Housing Market Dilemma — If you sh*t your pants every time you hear something “hasn’t been this high since 2008,” you’re not alone.
Mortgage rates crossed that mark this week, topping 6% for the first time since you-know-when. It’s not a surprise, as mortgages are one of the first rates to jump after a Fed rate hike and one that affects consumers directly.
Despite a severe shortage of places to live in this country, housing is one of the easiest markets for the Fed to cool. Each percentage point rise in rates equates to hundreds of extra dollars per month in your housing payment, which can ice even the hottest of markets.

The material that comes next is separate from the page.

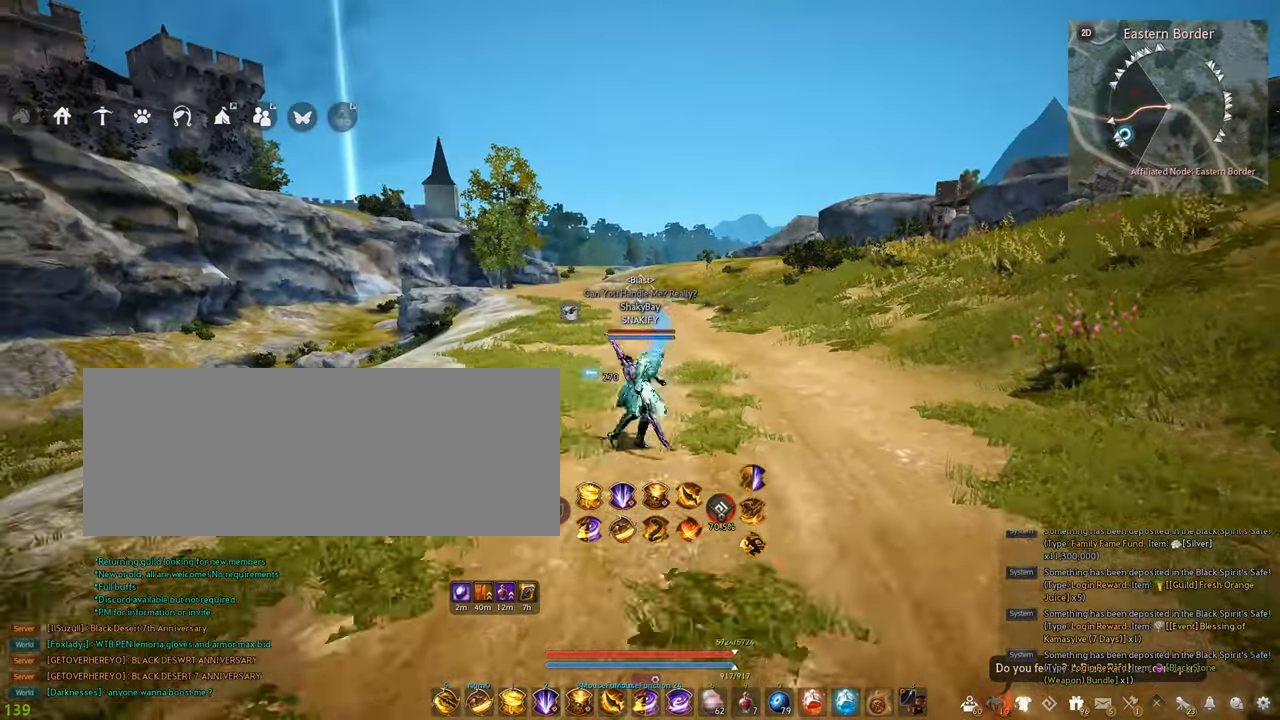
{"keys": [], "mouse": [], "events": [[334, "w", "up"], [400, "d", "up"]]}
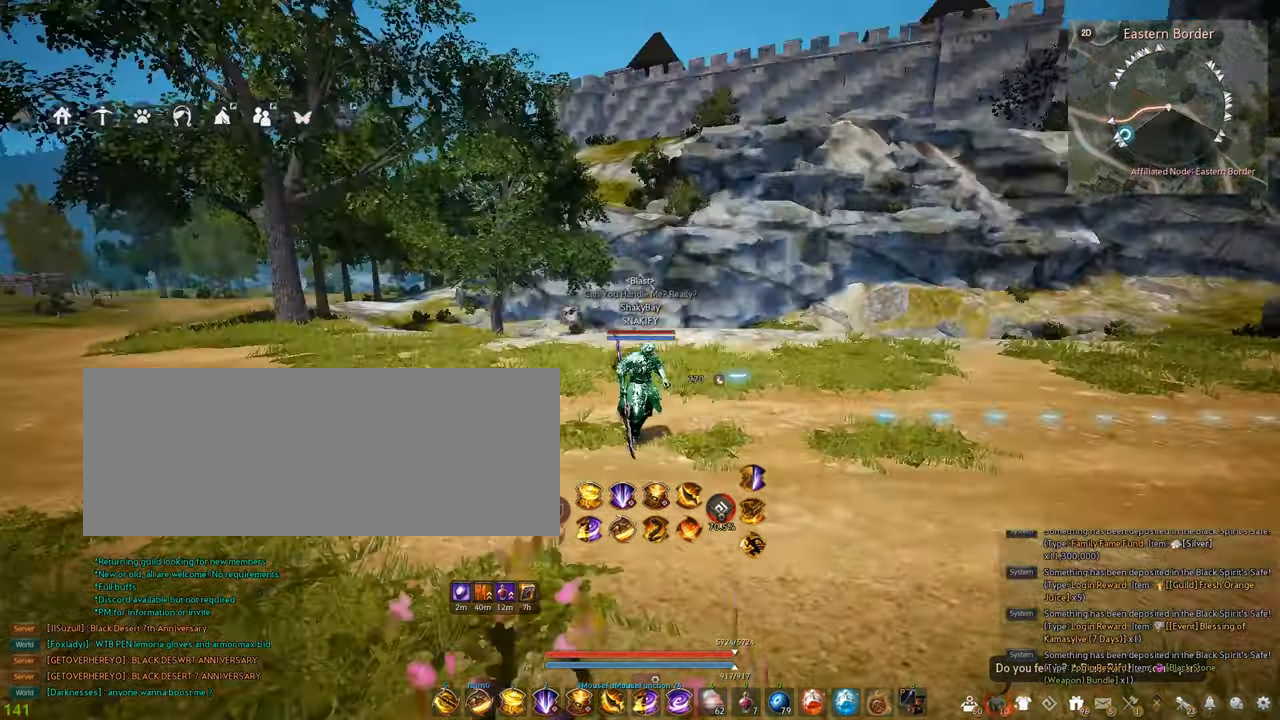
{"keys": ["q"], "mouse": [], "events": [[417, "q", "down"]]}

JPow and team need to be careful here. Inflation is already eating into households’ monthly budgets, and those with floating-rate mortgages will suffer higher interest payments on top of that.
Then again, inflation is exactly what these rate hikes are trying to bring down. Damned if you do, damned if you don’t.
The housing crisis can only be solved with more supply, end of story. While an ‘08-style crash is pretty unlikely again, a toxic cocktail of even less affordable housing plus stubborn inflation could lock even more people into renting and send some homeowners into foreclosure.
JPow has made it abundantly clear that he’s willing to trigger economic pain to bring down prices, but the housing market as it stands today can’t handle an endless supply of rate hikes. At some point, the market will fall through the floor.
Could that be a good thing for younger buyers, who could snap up homes at a discount? Maybe, but there could be a lot of collateral damage, too.